Les paroles ont été réécrites de manière plus authentique pour ce revival, ouvert à Londres en 2014 et qui a passé plusieurs années sur la route. Et au moins, cette chanson a une jolie mélodie. Mais le fait que même les moments de calme relatif ne parviennent pas à apporter beaucoup de soulagement est conforme à l'emphase générale du matériau. Cela s'explique en partie par le fait que les ballades, qui sont nombreuses, sont plus ou moins identiques. Et cela s'explique en partie par le choix apparent d'appliquer certains principes de la musique asiatique à l'Europop natale de Boublil et Schönberg. DansLes Miz, ils ont réussi à construire des chansons assez solides et à les varier aussi bien en interne qu'en groupe ; ici, après avoir proposé une cellule de mélodie, ils semblent n'avoir plus d'idées. Le refrain du grand numéro du deuxième acte de l'Ingénieur, « The American Dream », se compose en grande partie de cette phrase répétée ; vous l'entendez plus de 20 fois avant que la chose ne soit terminée. C'est le cas — félicitations ! – une chanson cynique sur le cynisme. Pire encore, malgré toutes les cloches et les sifflets, qui incluent une Cadillac décapotable blanche portant une femme nue en fourrure, c'est dramatiquement inefficace. La dernière chose à laquelle cela vous fait réfléchir profondément est le caractère creux des valeurs américaines.
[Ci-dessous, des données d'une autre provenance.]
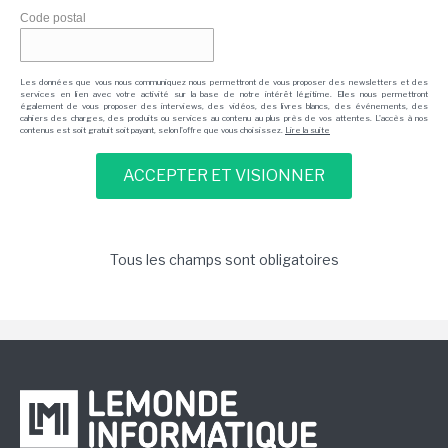
Code postal
Les données que vous nous communiquez nous permettront de vous proposer des newsletters et des
services en lien avec votre activité sur la base de notre intérêt légitime. Elles nous permettront
également de vous proposer des interviews, des vidéos, des livres blancs, des événements, des
cahiers des charges, des produits ou services au contenu au plus près de vos attentes. L'accès à nos
contenus est soit gratuit soit payant, selon l'offre que vous choisissez.
Lire la suite
Tous les champs sont obligatoires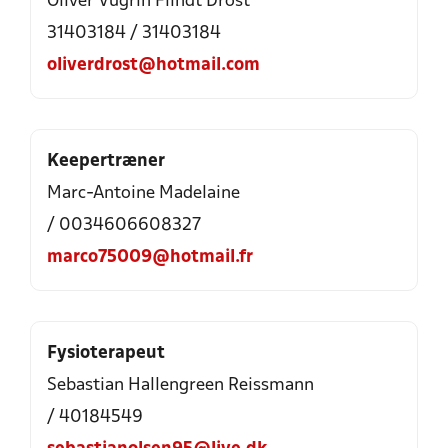
Oliver Vugrin Flindt Drost
31403184 / 31403184
oliverdrost@hotmail.com
Keepertræner
Marc-Antoine Madelaine
/ 0034606608327
marco75009@hotmail.fr
Fysioterapeut
Sebastian Hallengreen Reissmann
/ 40184549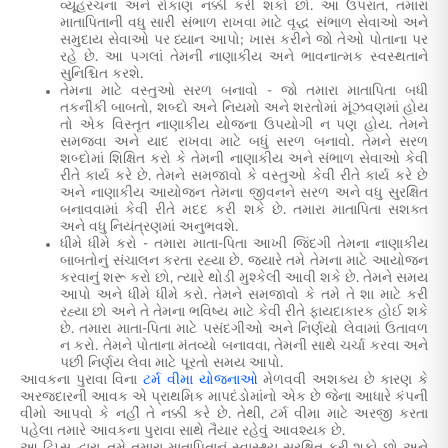
વ્યૂહરચના અને રોકાણ નક્કી કરી શકો છો. આ ઉપરાંત, તમારા
માતાપિતાની વધુ સારી સંભાળ રાખવા માટે વૃદ્ધ સંભાળ સેવાઓ અને
સમુદાય સેવાઓ પર ધ્યાન આપો; ખાસ કરીને જો તેઓ પોતાના પર
રહે છે. આ પગલાં તેમની નાણાકીય અને ભાવનાત્મક સ્વસ્થતાને
સુનિશ્ચિત કરશે.
તેમના માટે વસ્તુઓ સરળ બનાવો - જો તમારા માતાપિતા બધી
તકનીકી બાબતો, શબ્દો અને નિયમો અને શરતોમાં મૂંઝવણમાં હોય
તો એક વિસ્તૃત નાણાકીય યોજના ઉપયોગી ન પણ હોય. તેમને
સમજવા અને યાદ રાખવા માટે બધું સરળ બનાવો. તેમને સરળ
શબ્દોમાં શિક્ષિત કરો કે તેમની નાણાકીય અને સંભાળ સેવાઓ કેવી
રીતે કાર્ય કરે છે. તેમને સમજાવો કે વસ્તુઓ કેવી રીતે કાર્ય કરે છે
અને નાણાકીય આયોજન તેમના જીવનને સરળ અને વધુ સુરક્ષિત
બનાવવામાં કેવી રીતે મદદ કરી શકે છે. તમારા માતાપિતા સશક્ત
અને વધુ નિયંત્રણમાં અનુભવશે.
ધીમે ધીમે કરો - તમારા માતા-પિતા આખી જિંદગી તેમના નાણાકીય
બાબતોનું સંચાલન કરતા રહ્યા છે. જ્યારે તમે તેમના માટે આયોજન
કરવાનું શરૂ કરો છો, ત્યારે થોડી મુશ્કેલી આવી શકે છે. તેમને સમય
આપો અને ધીમે ધીમે કરો. તેમને સમજાવો કે તમે તે શા માટે કરી
રહ્યા છો અને તે તેમના ભવિષ્ય માટે કેવી રીતે ફાયદાકારક હોઈ શકે
છે. તમારા માતા-પિતા માટે પસંદગીઓ અને નિર્ણયો લેવામાં ઉતાવળ
ન કરો. તેમને પોતાના મંતવ્યો બનાવવા, તેમની સાથે ચર્ચા કરવા અને
પછી નિર્ણય લેવા માટે પૂરતો સમય આપો.
આવકના પુરાવા વિના
ટર્મ વીમા યોજનાઓ
મેળવવી અશક્ય છે કારણ કે
અરજદારની આવક એ પ્રાથમિક માપદંડોમાંનો એક છે જેના આધારે કંપની
વીમો આપવો કે નહીં તે નક્કી કરે છે. તેથી, ટર્મ વીમા માટે અરજી કરતા
પહેલા તમારે આવકના પુરાવા સાથે તૈયાર રહેવું આવશ્યક છે.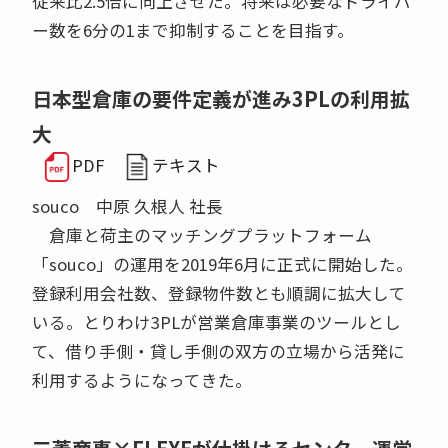
従来比2.5倍に向上させた。将来は必要なドライバ
ー数を6分の1まで抑制することを目指す。
日本型倉庫の要件定義が進み3PLの利用拡
大
PDF
テキスト
souco 中原 久根人 社長
倉庫と荷主のマッチングプラットフォーム
「souco」の運用を2019年6月に正式に開始した。
登録利用会社数、登録物件数とも順調に拡大して
いる。とりわけ3PLが営業倉庫事業のツールとし
て、借り手側・貸し手側の双方の立場から活発に
利用するようになってきた。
Mais ensuite, l'hyperaccentuation constante de la mise en scène de Laurence Connor écrase fondamentalement tout ce qui pourrait être bon dansMademoiselle Saïgon. Il est certain que la performance plutôt délicate (même si elle est en cuir) d'Eva Noblezada dans le rôle de Kim ne passe pas loin sous les feux de la rampe ; on peut difficilement la trouver la moitié du temps. En effet, aucun des panneaux et indicateurs auxquels un public pourrait se tourner pour obtenir des conseils sur ce qui se passe ne fonctionne correctement : le son n'est pas spécifique, l'éclairage est surchargé et le décor donne l'impression que tous les acteurs vivent dans la masure des autres. Ce n’est que dans ce défilé constructiviste et dans quelques scènes similaires que la pression s’équilibre entre le style surmené de la production et son contenu surmené. Mais ce n’est pas bon signe lorsque les parties les plus convaincantes d’une comédie musicale sur la perfidie américaine sont celles qui empruntent à une esthétique totalitaire.

Je suis également désolé d'annoncer que l'hélicoptère ressemble à un lamantin.

Mademoiselle Saïgon est au Broadway Theatre jusqu'au 13 janvier.

*Cette phrase a été modifiée pour clarifier la chronologie du spectacle.

Revue de théâtre : pourquoi en sommes-nousMademoiselle Saïgon?